I have been struggling to write a first blog. Not only because I criticize my writing and feel pressured to create this “ideal blog” but mostly because I am having a hard time being vulnerable to this strange internet space. I don’t want my bridge year to be glorified and covered in roses and daisies (heh). I just want to be real with myself and allow people to see many sides of this journey, which can only start off right if I begin my first blog with the people that got me here.
Three days ago, I called my mom through FaceTime for the second time since I’ve been here for two weeks. The first thing she said was that my face looked like it was inflamed. This was somewhat true because it was the night after I hiked Pichincha and got a slight sunburn. She demanded that I put on vaseline all over my face and was convinced that I was ruining my skin forever. I laughed at how concerned she was because I knew it was all out of love (hey Thoa and Anh, I think I’m starting to understand your relationship with mom). The ten minute conversation with my mom was 90% about my “inflamed” face and the other 10% was her reminding me to be safe and to not go out alone. Nothing surprising or new but at the same time it’s never been like this before. I’m used to a phone call reminding me to come home early, but this time I’m not coming home until 7 more months.
I’ve been constantly reminded that it’s okay to be selfish going into to this bridge year but that doesn’t stop the feeling of guilt once in awhile which come in waves. My parents are two people I don’t purposely try to think about being here which can easily be done with all the distractions but when the noise boils down, it’s nearly impossible. A part of me knows that this is not what they wanted from me and that they question why I didn’t just attend UCSB. A part of me knows that my parents hustle and struggle because I’ve seen it through my own eyes and felt helpless about it.
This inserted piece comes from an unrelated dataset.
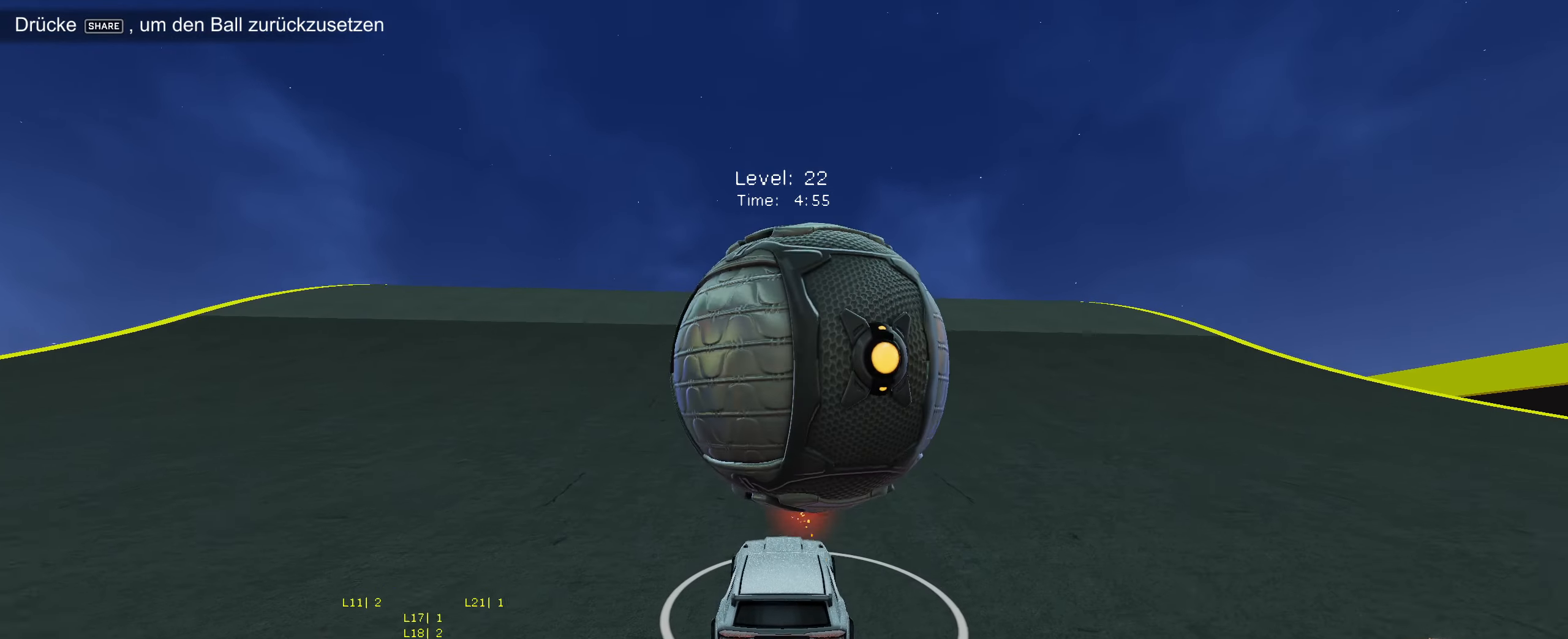
{"buttons": [], "left_stick": "center", "events": [[50, "left_stick", "right"], [117, "left_stick", "center"], [150, "CIRCLE", "down"], [283, "CIRCLE", "up"], [300, "left_stick", "right"], [350, "R2", "up"], [367, "left_stick", "center"], [417, "L1", "down"], [467, "L1", "up"]]}
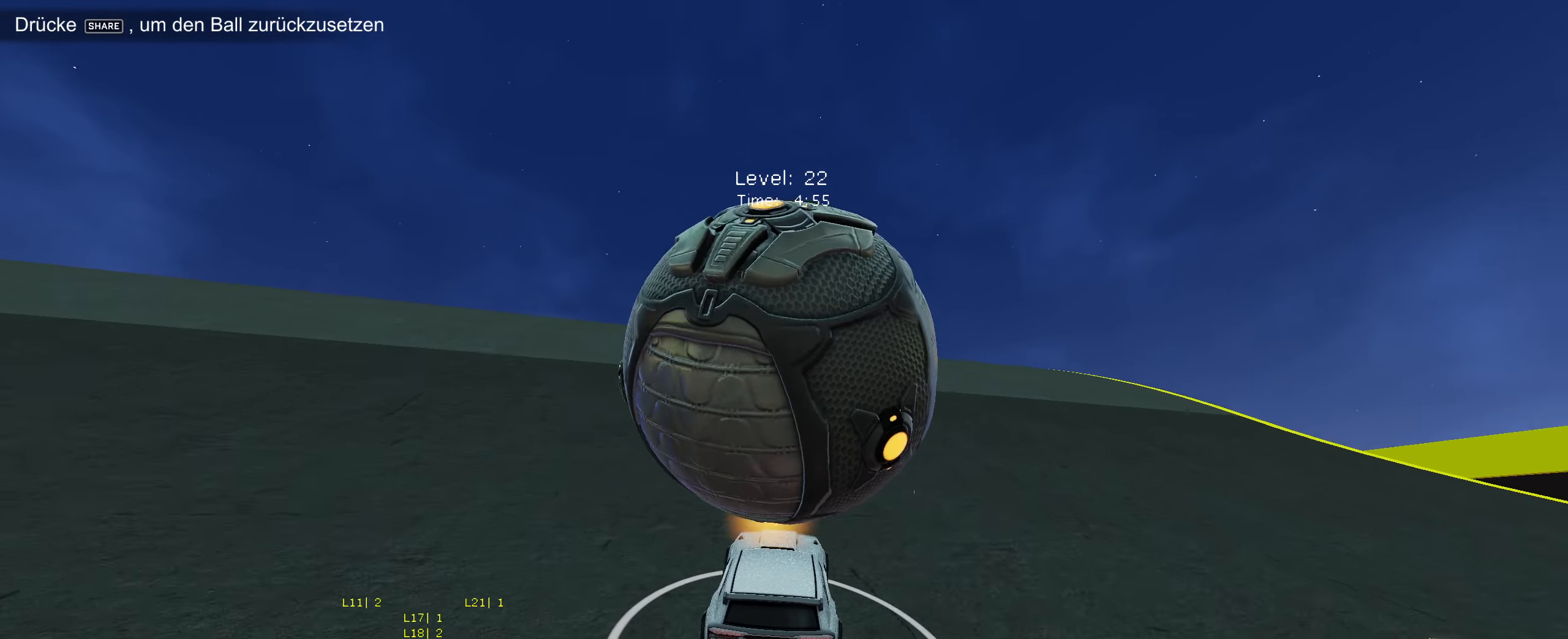
{"buttons": [], "left_stick": "center", "events": [[67, "left_stick", "down-left"], [150, "left_stick", "center"], [183, "R2", "down"], [350, "R2", "up"], [350, "left_stick", "down-left"], [433, "left_stick", "center"]]}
A part of me will always carry my parents and their stories which I will never have to face in my lifetime.
A part of me are the bạns that show up to my house even when I’m not home to hang out with my little brother (LOL weird), swoop me when I don’t have a ride (trust me this was almost everyday), and even treat me out to eat chicken when I’m in need of a celebration or simp session. My bạns are the people who helped me get through high school and together created the craziest memories (very questionable now that I look back). A part of me are the all-nighters spent painting homecoming walls, planning FANTASTICS, or just bonding with my VSA officers and spreading kindness with the kawaii members/officers in ARK. A part of me are the teachers who actually believed in me and gave me the reality checks I needed. A part of me is my community in San Jose and the opportunities that came from being in this city (thank you Betty, YAC, YC’s). A part of me are all the mentees and mentors that I’ve met, learned and connected with through their stories that are truly gems (SASC SI, SEAYC, VISION, APALI, BG).
A part of me is my identity as a Vietnamese American that comes with Tet, or going out to eat pho with friend’s and then coming home to find out your mom made pho (yes, true story) and I’ll stop because I’d like to talk about this in a different post (just had to mention this because I almost feel like I’m reducing being Vietnamese American to simply Tet and pho). A part of me is my crazy huge family and my crew that I’ve been close with since day 1 (SLODS *cough cough*). A part of me are my siblings who’ve acted as mentors, punching bags, roommates, and second parents. A part of me is my religion and TNTT.
A part of me is anyone that has connected with me some way or form. Who I am is partially because of these people that I hold so close to me. I don’t have to let anyone go just because I want to continue to grow. I don’t have to feel guilt, but recognize how I was built through all these people. Although I am typing these words, this is something I am still trying to teach myself.
To the one’s who I directed in this blog, thank you for lifting me, guiding me, loving me and giving me a piece of you. I will not forget the people who have allowed me be right here in Quito with this host family and meet fellows I absolutely adore and admire through Global Citizen Year. I don’t know how it happened, but I know I am very privileged.